Talk about link bait. Gotcha. No, seriously, I do have a point to make. I’ve seen some excellent commentary about how so many people were unwilling to accept even the possibility that Bill Cosby drugged and raped women. He was a symbol to white people that relations with Blacks could be positive. And he was a symbol to fellow African-Americans because he achieved a successful lifestyle, at least on television.

I know exactly how this pattern of disbelief works because it has plagued me for the more than three decades I have been trying to help Americans to understand the emerging competitive challenge from East Asia and how we must respond to it.

People don’t want to believe that Japan remains a powerful, sophisticated nation, so they choose not to. They want to believe it is failing because it doesn’t embrace American ideals. So the Japanese are failing. That takes care of them.

People don’t want to believe that China is an even bigger, although somewhat less sophisticated, competitor. They want to believe that the Chinese will start embracing Western values and allow democracy to take root and the Communist Party will ultimately be dethroned. That’s what they want to believe so they believe it in the face of tremendous evidence to the contrary.
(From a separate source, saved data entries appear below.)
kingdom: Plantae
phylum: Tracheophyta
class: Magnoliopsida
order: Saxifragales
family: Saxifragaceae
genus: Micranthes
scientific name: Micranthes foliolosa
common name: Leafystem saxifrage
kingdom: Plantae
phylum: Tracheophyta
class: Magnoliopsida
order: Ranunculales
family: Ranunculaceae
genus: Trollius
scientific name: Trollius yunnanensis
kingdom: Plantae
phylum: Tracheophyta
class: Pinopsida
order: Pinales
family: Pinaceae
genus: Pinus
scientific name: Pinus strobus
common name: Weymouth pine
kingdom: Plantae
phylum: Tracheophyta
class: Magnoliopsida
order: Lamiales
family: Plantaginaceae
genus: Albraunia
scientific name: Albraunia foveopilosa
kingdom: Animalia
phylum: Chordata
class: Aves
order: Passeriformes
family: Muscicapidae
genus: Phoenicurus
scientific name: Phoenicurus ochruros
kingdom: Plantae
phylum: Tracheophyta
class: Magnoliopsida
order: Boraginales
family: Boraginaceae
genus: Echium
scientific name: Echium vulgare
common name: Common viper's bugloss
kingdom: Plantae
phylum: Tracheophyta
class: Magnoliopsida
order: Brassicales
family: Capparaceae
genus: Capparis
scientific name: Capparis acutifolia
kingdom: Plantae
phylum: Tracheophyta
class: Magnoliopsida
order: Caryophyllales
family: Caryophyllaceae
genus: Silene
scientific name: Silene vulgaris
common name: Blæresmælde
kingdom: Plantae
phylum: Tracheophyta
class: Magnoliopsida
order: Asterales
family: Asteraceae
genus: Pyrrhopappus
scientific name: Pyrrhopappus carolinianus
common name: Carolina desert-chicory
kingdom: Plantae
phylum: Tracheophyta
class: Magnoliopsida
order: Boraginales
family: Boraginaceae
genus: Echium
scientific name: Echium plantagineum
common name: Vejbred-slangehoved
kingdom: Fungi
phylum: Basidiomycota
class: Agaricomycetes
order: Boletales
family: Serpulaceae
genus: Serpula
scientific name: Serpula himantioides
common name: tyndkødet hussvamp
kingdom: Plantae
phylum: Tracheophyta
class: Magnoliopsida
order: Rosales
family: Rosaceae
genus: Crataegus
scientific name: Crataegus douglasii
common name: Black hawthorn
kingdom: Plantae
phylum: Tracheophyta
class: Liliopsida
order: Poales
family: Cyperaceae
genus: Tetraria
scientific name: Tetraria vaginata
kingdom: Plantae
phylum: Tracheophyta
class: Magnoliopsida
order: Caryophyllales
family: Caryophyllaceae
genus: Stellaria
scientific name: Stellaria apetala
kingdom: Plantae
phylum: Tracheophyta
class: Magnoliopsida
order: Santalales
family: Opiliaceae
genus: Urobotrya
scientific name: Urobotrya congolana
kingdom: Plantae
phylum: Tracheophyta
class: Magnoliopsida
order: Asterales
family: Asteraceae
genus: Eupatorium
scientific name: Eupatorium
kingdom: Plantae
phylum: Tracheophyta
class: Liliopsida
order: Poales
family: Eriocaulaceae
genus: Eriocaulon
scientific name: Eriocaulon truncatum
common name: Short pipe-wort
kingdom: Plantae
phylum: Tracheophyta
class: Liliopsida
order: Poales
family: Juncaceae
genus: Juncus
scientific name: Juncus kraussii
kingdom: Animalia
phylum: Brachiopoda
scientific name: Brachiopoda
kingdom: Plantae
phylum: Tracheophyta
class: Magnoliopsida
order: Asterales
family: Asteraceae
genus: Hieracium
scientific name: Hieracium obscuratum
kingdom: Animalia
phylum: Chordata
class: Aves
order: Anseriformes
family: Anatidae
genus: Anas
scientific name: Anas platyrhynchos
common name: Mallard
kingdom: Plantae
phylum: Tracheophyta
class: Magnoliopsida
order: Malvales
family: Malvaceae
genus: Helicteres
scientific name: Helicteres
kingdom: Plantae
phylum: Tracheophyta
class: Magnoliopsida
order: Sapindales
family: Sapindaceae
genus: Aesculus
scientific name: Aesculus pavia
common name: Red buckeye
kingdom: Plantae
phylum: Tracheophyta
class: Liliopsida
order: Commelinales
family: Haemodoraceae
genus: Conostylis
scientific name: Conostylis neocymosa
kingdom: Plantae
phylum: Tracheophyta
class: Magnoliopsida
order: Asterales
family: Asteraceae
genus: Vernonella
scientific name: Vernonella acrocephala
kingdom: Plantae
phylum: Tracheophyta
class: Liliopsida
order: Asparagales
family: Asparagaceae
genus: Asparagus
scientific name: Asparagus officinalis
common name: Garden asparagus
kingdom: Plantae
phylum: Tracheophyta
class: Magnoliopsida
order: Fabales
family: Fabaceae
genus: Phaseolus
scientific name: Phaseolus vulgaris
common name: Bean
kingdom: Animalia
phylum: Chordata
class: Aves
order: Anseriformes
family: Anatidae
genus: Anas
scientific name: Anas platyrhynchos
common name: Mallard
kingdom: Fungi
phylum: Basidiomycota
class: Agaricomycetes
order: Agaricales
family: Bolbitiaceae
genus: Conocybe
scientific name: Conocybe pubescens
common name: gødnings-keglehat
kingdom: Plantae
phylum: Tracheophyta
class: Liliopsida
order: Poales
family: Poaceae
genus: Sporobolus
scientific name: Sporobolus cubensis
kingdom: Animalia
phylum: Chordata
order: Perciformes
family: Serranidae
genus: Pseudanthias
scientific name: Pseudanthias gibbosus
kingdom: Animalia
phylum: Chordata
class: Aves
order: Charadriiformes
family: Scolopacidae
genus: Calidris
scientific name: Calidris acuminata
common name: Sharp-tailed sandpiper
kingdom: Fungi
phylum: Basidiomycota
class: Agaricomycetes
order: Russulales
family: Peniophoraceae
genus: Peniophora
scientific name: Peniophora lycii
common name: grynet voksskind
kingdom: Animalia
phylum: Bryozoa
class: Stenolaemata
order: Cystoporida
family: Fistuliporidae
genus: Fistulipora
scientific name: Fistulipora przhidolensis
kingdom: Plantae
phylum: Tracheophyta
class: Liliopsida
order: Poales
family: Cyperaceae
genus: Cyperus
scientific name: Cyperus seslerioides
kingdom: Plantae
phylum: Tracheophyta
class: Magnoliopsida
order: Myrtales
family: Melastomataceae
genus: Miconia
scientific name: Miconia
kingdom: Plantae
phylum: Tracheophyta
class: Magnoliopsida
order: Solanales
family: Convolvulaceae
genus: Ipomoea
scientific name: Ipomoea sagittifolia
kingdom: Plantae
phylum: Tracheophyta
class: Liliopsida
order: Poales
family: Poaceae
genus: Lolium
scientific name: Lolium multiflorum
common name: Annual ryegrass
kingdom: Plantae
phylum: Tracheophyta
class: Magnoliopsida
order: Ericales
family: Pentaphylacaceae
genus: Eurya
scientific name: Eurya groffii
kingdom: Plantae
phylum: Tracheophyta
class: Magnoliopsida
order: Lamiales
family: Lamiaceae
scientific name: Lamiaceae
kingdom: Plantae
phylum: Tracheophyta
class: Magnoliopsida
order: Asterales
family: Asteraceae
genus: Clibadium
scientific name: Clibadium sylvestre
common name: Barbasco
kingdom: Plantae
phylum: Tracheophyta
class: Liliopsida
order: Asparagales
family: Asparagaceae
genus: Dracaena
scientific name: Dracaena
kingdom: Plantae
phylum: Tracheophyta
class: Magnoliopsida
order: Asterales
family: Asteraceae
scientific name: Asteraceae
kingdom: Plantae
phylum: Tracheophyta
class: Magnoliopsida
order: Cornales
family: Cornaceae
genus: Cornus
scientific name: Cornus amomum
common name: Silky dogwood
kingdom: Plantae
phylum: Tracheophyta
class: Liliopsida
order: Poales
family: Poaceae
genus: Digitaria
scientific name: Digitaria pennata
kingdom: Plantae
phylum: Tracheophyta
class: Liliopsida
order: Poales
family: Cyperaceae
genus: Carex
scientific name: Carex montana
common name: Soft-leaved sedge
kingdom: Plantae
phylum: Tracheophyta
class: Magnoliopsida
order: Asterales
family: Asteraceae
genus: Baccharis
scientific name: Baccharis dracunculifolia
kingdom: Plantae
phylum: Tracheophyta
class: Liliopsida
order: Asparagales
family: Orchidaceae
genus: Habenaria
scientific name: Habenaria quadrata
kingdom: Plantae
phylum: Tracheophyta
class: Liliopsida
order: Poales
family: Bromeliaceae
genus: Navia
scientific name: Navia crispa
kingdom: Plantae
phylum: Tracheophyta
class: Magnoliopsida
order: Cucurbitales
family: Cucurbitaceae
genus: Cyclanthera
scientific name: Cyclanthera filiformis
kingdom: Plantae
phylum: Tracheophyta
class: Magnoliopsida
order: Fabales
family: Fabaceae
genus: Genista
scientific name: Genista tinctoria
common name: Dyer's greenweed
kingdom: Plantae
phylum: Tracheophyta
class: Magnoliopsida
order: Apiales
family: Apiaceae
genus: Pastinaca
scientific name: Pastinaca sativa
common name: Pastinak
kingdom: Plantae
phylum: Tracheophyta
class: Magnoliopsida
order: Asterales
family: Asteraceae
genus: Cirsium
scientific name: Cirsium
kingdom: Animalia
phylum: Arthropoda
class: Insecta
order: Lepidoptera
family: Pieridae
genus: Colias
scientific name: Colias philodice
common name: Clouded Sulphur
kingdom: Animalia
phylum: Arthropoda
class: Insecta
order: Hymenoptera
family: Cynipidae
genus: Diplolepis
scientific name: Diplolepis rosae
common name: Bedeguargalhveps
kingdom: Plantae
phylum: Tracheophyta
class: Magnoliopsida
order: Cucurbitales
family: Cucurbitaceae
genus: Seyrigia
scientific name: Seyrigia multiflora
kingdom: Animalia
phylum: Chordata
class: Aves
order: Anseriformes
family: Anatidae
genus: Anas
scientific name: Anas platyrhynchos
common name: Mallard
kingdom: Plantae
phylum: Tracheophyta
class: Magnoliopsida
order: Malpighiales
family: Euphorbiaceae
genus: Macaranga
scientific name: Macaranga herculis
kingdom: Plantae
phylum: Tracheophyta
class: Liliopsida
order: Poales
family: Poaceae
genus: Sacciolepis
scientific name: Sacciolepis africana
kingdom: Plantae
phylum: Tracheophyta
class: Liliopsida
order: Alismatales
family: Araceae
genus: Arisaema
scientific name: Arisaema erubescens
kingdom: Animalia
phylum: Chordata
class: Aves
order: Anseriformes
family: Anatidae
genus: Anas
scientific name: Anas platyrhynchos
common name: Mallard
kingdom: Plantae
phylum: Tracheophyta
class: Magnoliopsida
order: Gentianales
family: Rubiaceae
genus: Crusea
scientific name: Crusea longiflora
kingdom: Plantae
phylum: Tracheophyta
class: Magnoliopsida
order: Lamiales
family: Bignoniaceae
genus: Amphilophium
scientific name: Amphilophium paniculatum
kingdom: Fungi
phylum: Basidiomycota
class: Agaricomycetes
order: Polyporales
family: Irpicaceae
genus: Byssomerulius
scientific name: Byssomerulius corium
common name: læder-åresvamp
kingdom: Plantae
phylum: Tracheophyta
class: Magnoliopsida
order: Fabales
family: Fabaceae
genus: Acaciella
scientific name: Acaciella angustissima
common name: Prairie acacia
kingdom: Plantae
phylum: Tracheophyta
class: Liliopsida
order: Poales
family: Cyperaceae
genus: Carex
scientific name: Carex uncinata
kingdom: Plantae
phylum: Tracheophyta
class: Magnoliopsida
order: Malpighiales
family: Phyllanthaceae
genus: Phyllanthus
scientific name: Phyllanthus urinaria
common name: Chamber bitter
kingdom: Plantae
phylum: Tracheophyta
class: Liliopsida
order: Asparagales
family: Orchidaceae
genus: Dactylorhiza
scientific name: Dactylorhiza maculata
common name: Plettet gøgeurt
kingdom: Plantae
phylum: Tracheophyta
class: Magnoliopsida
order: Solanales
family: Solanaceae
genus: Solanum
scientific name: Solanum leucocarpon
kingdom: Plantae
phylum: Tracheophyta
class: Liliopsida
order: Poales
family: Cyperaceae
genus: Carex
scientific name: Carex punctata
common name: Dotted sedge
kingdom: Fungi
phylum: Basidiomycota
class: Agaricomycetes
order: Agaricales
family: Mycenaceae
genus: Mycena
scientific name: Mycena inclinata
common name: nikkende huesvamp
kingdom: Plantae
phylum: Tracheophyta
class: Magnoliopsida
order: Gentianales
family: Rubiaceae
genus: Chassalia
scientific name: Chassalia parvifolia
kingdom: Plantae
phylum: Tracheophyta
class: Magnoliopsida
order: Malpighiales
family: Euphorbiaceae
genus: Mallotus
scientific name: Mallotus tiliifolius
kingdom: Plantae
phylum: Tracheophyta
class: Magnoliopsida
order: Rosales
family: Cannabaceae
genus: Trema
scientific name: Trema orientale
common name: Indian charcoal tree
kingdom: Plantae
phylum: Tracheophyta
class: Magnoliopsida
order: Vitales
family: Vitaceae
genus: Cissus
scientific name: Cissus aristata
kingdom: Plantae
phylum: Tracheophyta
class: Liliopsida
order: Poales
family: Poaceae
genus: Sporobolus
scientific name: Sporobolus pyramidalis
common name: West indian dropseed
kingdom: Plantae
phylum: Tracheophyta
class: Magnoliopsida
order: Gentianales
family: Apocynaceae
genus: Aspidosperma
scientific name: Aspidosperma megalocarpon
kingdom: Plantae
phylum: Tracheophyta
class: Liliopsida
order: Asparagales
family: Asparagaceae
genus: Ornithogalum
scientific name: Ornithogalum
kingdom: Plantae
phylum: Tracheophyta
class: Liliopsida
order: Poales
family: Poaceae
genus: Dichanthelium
It’s particularly shocking that, in percentage terms, so many Chinese are studying or speaking English. We aren’t even trying to learn their language.

People don’t want to believe that we have to improve our elementary-to-high school education system to compete against societies that place a huge emphasis on education. We prefer to believe that Americans deserve economic well-being and that we don’t have to educate ourselves to achieve that. So that’s what we believe.

People also don’t want to believe that we have to examine the relationships among key players in our brand of capitalism. They prefer cowboy-style, John Wayne, go it alone tendencies. I’ve argued that we need to improve coordination between management and labor, between universities and the private sector, between states and regions and start-up companies, and so forth. This smarter brand of capitalism has taken root in some places in the country, and they are experiencing wealth as a result. But taken as a whole, America doesn’t want to believe that we need to change anything to better compete in the world. So we don’t.

The power of collective wishful thinking is enormous and the Bill Cosby affair is only the latest reminder.